Serious Satire

Course Description

“Serious Satire” will use parody as a vehicle to introduce rhetorical principles and multimodal composition. We will consider the interrelationship among Written, Oral, Visual, Electronic, and Nonverbal modes in individual and collaborative projects. We will use this WOVEN approach to explore how understanding irony, parody, and satire can make us better communicators.

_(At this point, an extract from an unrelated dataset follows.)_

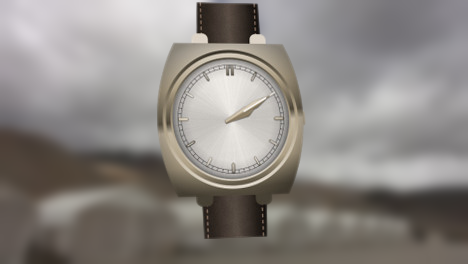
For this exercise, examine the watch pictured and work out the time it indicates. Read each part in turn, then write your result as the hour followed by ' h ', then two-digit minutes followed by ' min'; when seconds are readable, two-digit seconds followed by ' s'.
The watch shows 2 h 10 min
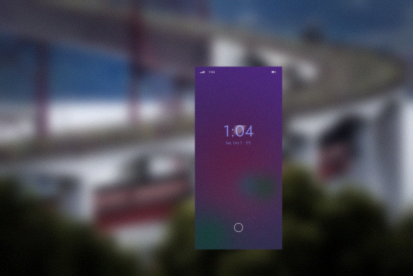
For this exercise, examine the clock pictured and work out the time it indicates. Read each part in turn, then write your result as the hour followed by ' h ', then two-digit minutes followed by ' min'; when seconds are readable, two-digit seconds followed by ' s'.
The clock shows 1 h 04 min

Do you get your news from The Daily Show? Would you rather read The Onion than The New York Times? Satire has a long history, but it is as refreshing and controversial today as it was in ancient Greece. The best parodies are funny because they fully exploit the conventions of the genres they mock. In “Serious Satire,” we will discuss the WOVEN elements of news articles, political satire, lifestyle writing, and comedy sketches. Our major projects will include a news article parody, a dramatic monologue, a lifestyle column, and a collaborative video. We will practice reflecting on our work throughout the course, which will culminate in a multimodal portfolio showcasing student work. 

Learning Outcomes

  • Rhetoric: Create purposeful, audience directed artifacts that present well-organized, well-supported, well-designed arguments using appropriate conventions of written, oral, visual, and/or nonverbal communication.
  • Process: Use recursive strategies, including planning, drafting, critiquing, revising, publishing/presenting, and reflecting confidently.
  • Multimodality: Develop competence in major communication modalities (WOVEN) and understand that modalities work synergistically.
  • Collaboration: Be productive in communities of practice—for example, as readers and critics, as team members and leaders—balancing their individual and collaborative responsibilities.
  • Critical Thinking: Systematically analyze and question information in a manner that identifies and evaluates problems, processes, values, assumptions, and arguments in order to reach understanding, determine solutions, and initiate actions.

Course Projects

Participation—10%

Our class will be oriented around discussion, so your active participation is essential. Participation will be assessed on three main criteria:

  • Preparation: come to class on time and ready to work; do the assigned reading and writing.
  • Discussion: listen carefully to the instructor and other students; respond to others respectfully; ask thoughtful follow-up questions; take notes.
  • Collaboration: contribute to group projects effectively; put serious effort into peer review; come to office hours.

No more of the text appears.